### SUPPLIED TEXT
[start]

I have a file that looks like this:
>alks|keep1|aoiuor|lskdjf
ldkfj
alksj
asdflkj
>jhoj_kl|keep2|kjghoij|adfjl
aldskj
alskj
alsdkj
I would like to edit just the lines starting with >, ideally in-place, to get a file:
>keep1
ldkfj
alksj
asdflkj
>keep2
aldskj
alskj
alsdkj
I know that in principle this is achievable with various combinations of sed/awk/cut, but I haven't been able to figure out the right combination. Ideally it should be fast - the file has many millions of lines, and many of the lines are also very long.
Key things about the lines I want to edit:
Always start with >
The bit I want to keep is always between the first and second pipe symbol | (hence thinking cut is going to help
The bit I want to keep has alphanumeric symbols and sometimes underscores. The rest of the string on the same line can have any symbols
What I've tried that seems helpful
(Most of my sed attempts are pure garbage)

[end]

### EXERCISE PROMPT
Copy the file-editing post from "Key things about" to "are pure garbage)", switching "pipe symbol" to "vertical bar".

### MATERIAL SHOWN
[start]

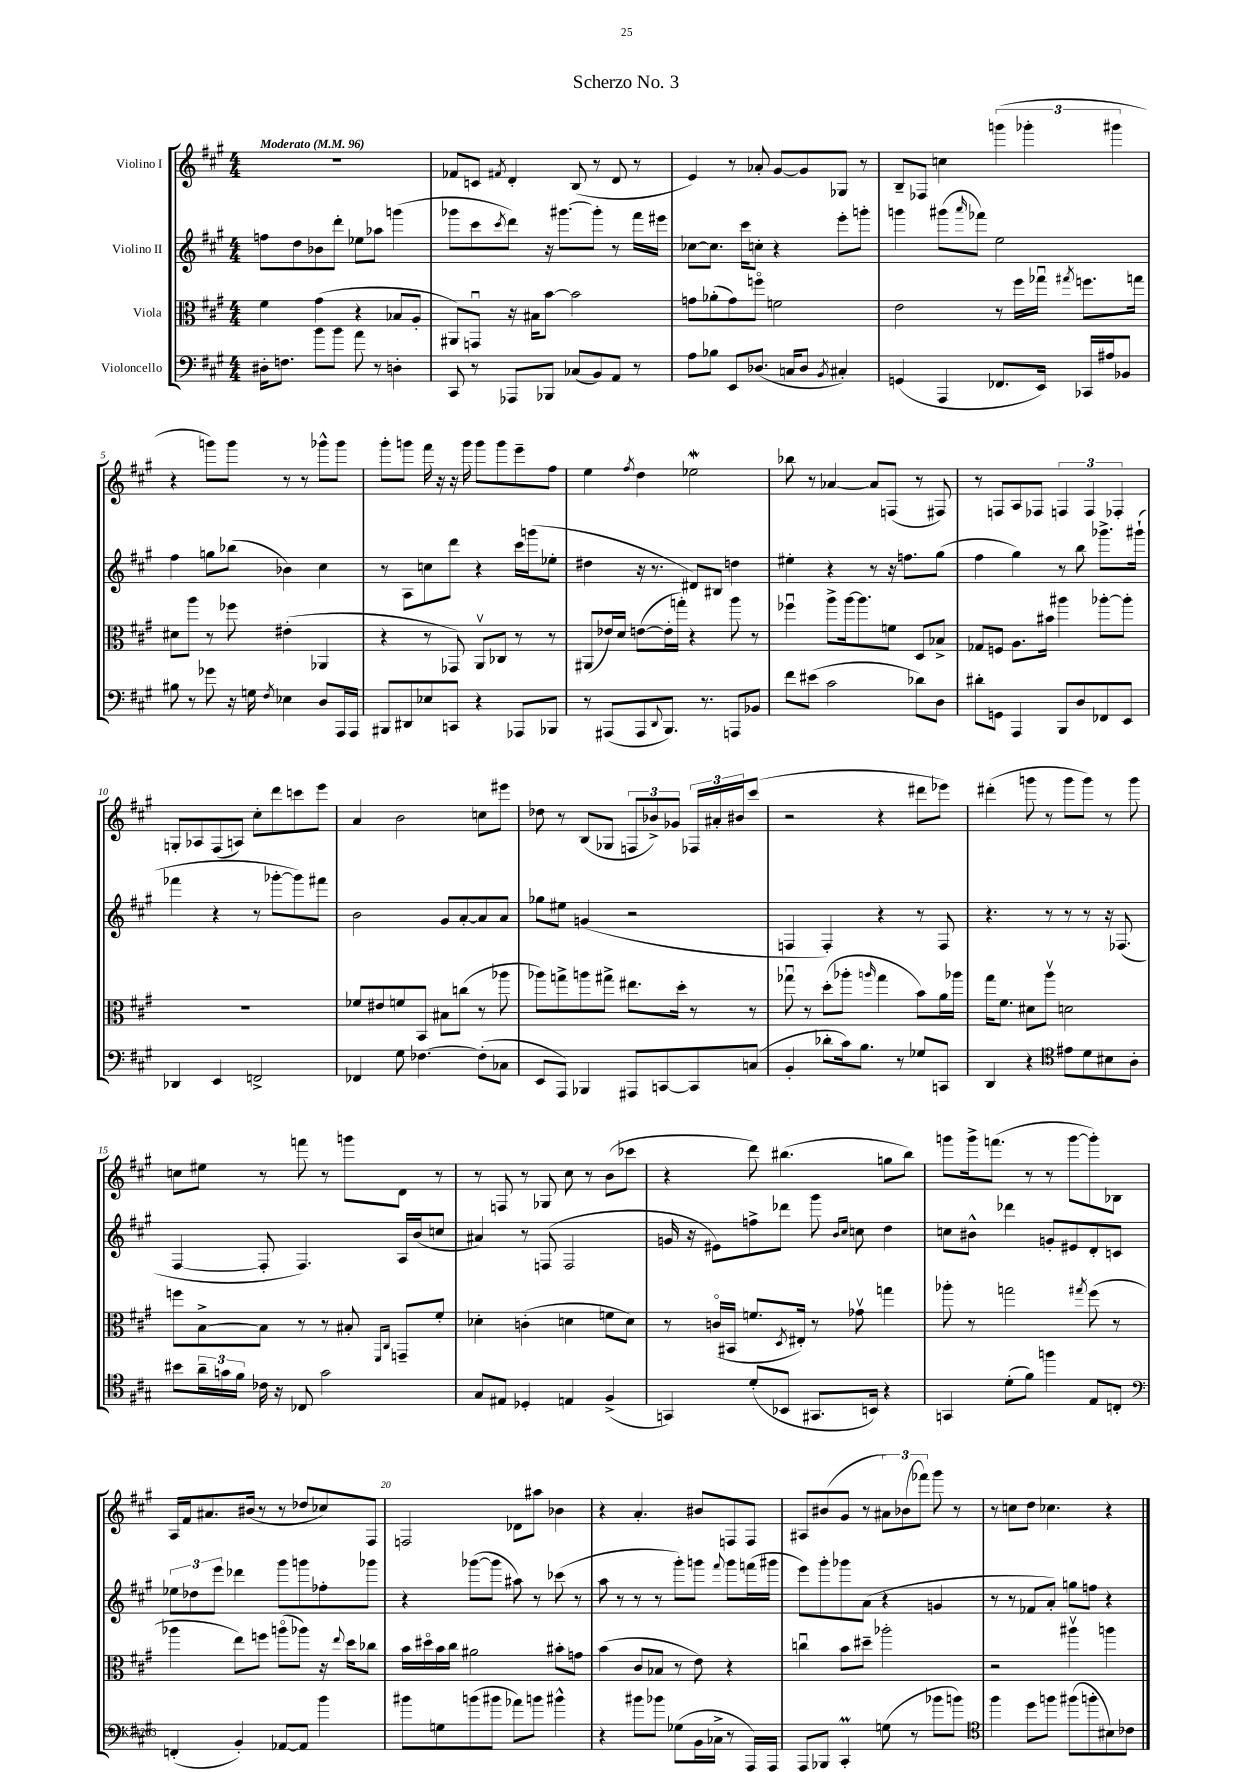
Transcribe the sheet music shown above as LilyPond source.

\header { title = "Scherzo No. 3" }
<<
\new StaffGroup <<
\new Staff = "s0" \with { instrumentName = "Violino I" } {
    \clef treble \key a \major \numericTimeSignature \time 4/4 \tempo "Moderato" 4 = 96
    R1 |
    fes'8 c'8 \acciaccatura { fis'8 } d'4-. b8( r8 d'8 r8 |
    e'4) r8 aes'8-. gis'8~ gis'8 ges8 r8 |
    b8-- fes8 c''4 \tuplet 3/2 { g'''4( ges'''4-. gis'''4 } |
    r4 g'''8) g'''8 r8 r8 ges'''8-^ ges'''8 |
    gis'''8-. g'''8 fis'''16 r16 r16 g'''16 g'''8 g'''8 e'''8-- fis''8 |
    e''4 \acciaccatura { fis''8 } d''4 ees''2\mordent |
    bes''8 r8 aes'4~ aes'8 f8( r8 fis8) |
    r8 f8 a8 fes8 \tuplet 3/2 { f4 f4 fes4-. } |
    g8-. aes8 fis8( a8) cis''8-. d'''8 c'''8 e'''8 |
    a'4 b'2 c''8 eis'''8 |
    des''8 r8 b8( ges8 \tuplet 3/2 { f8 bes'8->) ges'8 } \tuplet 3/2 { fes16 ais'16-. bis'16 } cis'''8( |
    r2 r4 dis'''8 ees'''8) |
    dis'''4-.( g'''8 r8 g'''8 g'''8) r8 g'''8 |
    c''8 eis''8 r8 f'''8 r8 g'''8 d'8 r8 |
    r8 f8 r8 ges8 cis''8 r8 b'8( ces'''8 |
    r4 d'''8) bis''4.( g''8 bis''8) |
    g'''8 g'''16-> f'''8.( r8 r8 g'''8~ g'''8-.) bes8 |
    a16 fis'16 ais'8. bis'16( r8 r8 des''8 ces''8) fis8 |
    f2 des'8 ais''8 bes'4 |
    r4 a'4.-. bis'8 f8 f8 |
    ais8 bis'8( gis'8 r8 \tuplet 3/2 { ais'8) bes'8( fes'''8) } gis'''8 r8 |
    r8 c''8 d''8 ces''4. r4 \bar "|." |
}
\new Staff = "s1" \with { instrumentName = "Violino II" } {
    \clef treble \key a \major \numericTimeSignature \time 4/4
    f''8 d''8 bes'8 d'''8-. ees''8 aes''8 g'''4( |
    ges'''8 cis'''8 \acciaccatura { cis'''8 } d'''8) r16 gis'''8.~ gis'''8-. r8 fis'''16 eis'''16 |
    ces''8~ ces''8. cis'''16 c''8-. r4 e'''8-. g'''8-. |
    g'''4 gis'''8( \grace { a'''16 } fes'''8) e''2 |
    fis''4 g''8 bes''8( bes'4) cis''4 |
    r8 a8 c''8 d'''8 r4 cis'''16 g'''16( ees''8-. |
    dis''4 r16 r8. dis'8) bis8 d''4 |
    eis''4-. r4 r8 r16 f''8. gis''8( |
    fis''4 gis''4) r8 b''8 ges'''8.-> gis'''16-!( |
    fes'''4 r4 r8 ges'''8~-. ges'''8) fis'''8 |
    b'2 gis'8 a'8~-. a'8 a'8 |
    ges''8 eis''8 g'4( r2 |
    f4 f4-.) r4 r8 f8 |
    r4. r8 r8 r8 r16 fes8.( |
    fis4~ fis8-. fis4.) a16 b'16( c''8 |
    ais'4) r8 f8( f2 |
    g'16 r16 eis'8) f''8-> des'''8 gis'''8 \grace { b'16 cis''16 } c''8 d''4 |
    c''8 bis'8-^ des'''4 g'8-. eis'8 d'8-. c'8 |
    \tuplet 3/2 { ees''8 des''8 e'''8 } des'''4 gis'''8 g'''8 fes''8-. ges'''8 |
    r4 ges'''8~( ges'''8 ais''8) r8 ces'''8( r8 |
    a''8 r8 r8 r8 gis'''8-.) g'''8 \appoggiatura { fis'''8 } g'''8 f'''16( gis'''16 |
    e'''8) gis'''8-. ges'''8 a'8( r4 g'4 |
    r8 r8 fes'8 a'8-.) g''8 f''8 r4 \bar "|." |
}
\new Staff = "s2" \with { instrumentName = "Viola" } {
    \clef alto \key a \major \numericTimeSignature \time 4/4
    fis'4 gis'4( r4 bes8 a8-. |
    ais,8) g,8\downbow r16 bis16 b'8~ b'2 |
    g'8 aes'8-.( g'8) f''8\flageolet f'2 |
    e'2 r8 fis''16 ges''16\downbow \acciaccatura { gis''8 } f''8. g''16 |
    dis'8 a''8 r8 fes''8 eis'4-.( aes,4 |
    r4 r8 ges,8) a,8\upbow ces8 r8 r8 |
    ais,8( ees'16) d'16 e'8~( e'16-. g''16-.) r4 a''8 r8 |
    fes''4\downbow a''8-> a''16~ a''8. f'8 d8 bes8-> |
    ges8 f8 a8. bis'16 ais''4 aes''8~-. aes''8-. |
    R1 |
    fes'8 eis'8 f'8 b,8 bis8 c''8( r8 aes''8 |
    aes''8) g''8-> a''8 gis''8-> eis''8. d''16-. r8 r8 |
    ges''8\downbow r8 d''8-.( aes''8-. \grace { a''16 } ges''4 b'8) a'16 aes''16 |
    gis''16 fis'8. dis'8 a''8\upbow d'2 |
    f''8 b8~-> b8 r8 r8 bis8-. \grace { fis,16 cis16 } g,8-- fis'8-. |
    des'4-. c'4-.( d'4 f'8 d'8) |
    r8 c'16\flageolet( bis,16 f'8. \acciaccatura { d8 } eis16-.) r8 ges'8\upbow g''4 |
    aes''8-. r8 g''2 \acciaccatura { gis''8 } fis''8( r8 |
    aes''4 e''8) f''8 a''8\flageolet( aes''8) r16 \appoggiatura { e''8 } d''16 ces''8 |
    b'16 dis''16\flageolet b'16 cis''16 ais'2 bis'8-. g'8 |
    b'4( cis'8 bes8 r8 e'8) r4 |
    c''4\downbow b'8 dis''8-- aes''2-. |
    r2 ais''4\upbow a''4 \bar "|." |
}
\new Staff = "s3" \with { instrumentName = "Violoncello" } {
    \clef bass \key a \major \numericTimeSignature \time 4/4
    dis16-. f8. b'8 b'8 a'8 r8 d4-. |
    cis,8 r8 aes,,8 bes,,8 ces8( b,8) a,8 r8 |
    a8 bes8 e,8 des8.( c16 des8 \acciaccatura { b,8 } cis4-.) |
    g,4( a,,4 fes,8. e,16) ces,16 ais16 bes,8 |
    bis8 r8 ges'8 r16 g16 \acciaccatura { fis8 } ees4 d8 a,,16 a,,16 |
    bis,,8 dis,8 ees8 c,8 r4 aes,,8 bes,,8 |
    r8 ais,,8( ais,,8 \appoggiatura { d,8 } b,,8.) r8. a,,8 bes,8 |
    fis'8 eis'8( cis'2 des'8) d8 |
    dis'8-. g,8 a,,4 b,,8 d8 fes,8 e,8 |
    des,4 e,4 f,2-> |
    fes,4 gis8 fes4.~ fes8-.( ces8 |
    e,8 a,,8) bes,,4 ais,,8 c,8~ c,8 c8( |
    b,4-. des'8-. cis'16) b8. r8 ges8 c,8 |
    d,4 r4 \clef tenor eis'8 d'8 bis8 a8-. |
    bis'8 \tuplet 3/2 { a'16-- g'16 fis'16 } ces'16 r16 ces8 g'2 |
    gis8 eis8 des4-. e4 fis4->( |
    g,4) d'8-.( bes,8 gis,8. b,16) r4 |
    g,4 d'8-.( fis'8) f''4 e8 c8-. |
    \clef bass f,4-.( b,4-.) aes,8~ aes,8 b'4 |
    bis'8 g8 b'8( bis'8 aes'8) b'8 bis'4-^ |
    r4 bis'8 bes'8 ges8( b,16 ces16-> r8 a,,16-.) a,,16 |
    a,,8 bes,,8 cis,4-.\prall g8( r8 bes'8 b'8) |
    \clef tenor fis''4 d''8 f''8 fis''8( f''8-. bis8) ces'8 \bar "|." |
}
>>
>>
\layout { \context { \Score \override BarNumber.break-visibility = ##(#f #t #t) barNumberVisibility = #(every-nth-bar-number-visible 5) } }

[end]

### EXERCISE OUTPUT
Key things about the lines I want to edit:
Always start with >
The bit I want to keep is always between the first and second vertical bar | (hence thinking cut is going to help
The bit I want to keep has alphanumeric symbols and sometimes underscores. The rest of the string on the same line can have any symbols
What I've tried that seems helpful
(Most of my sed attempts are pure garbage)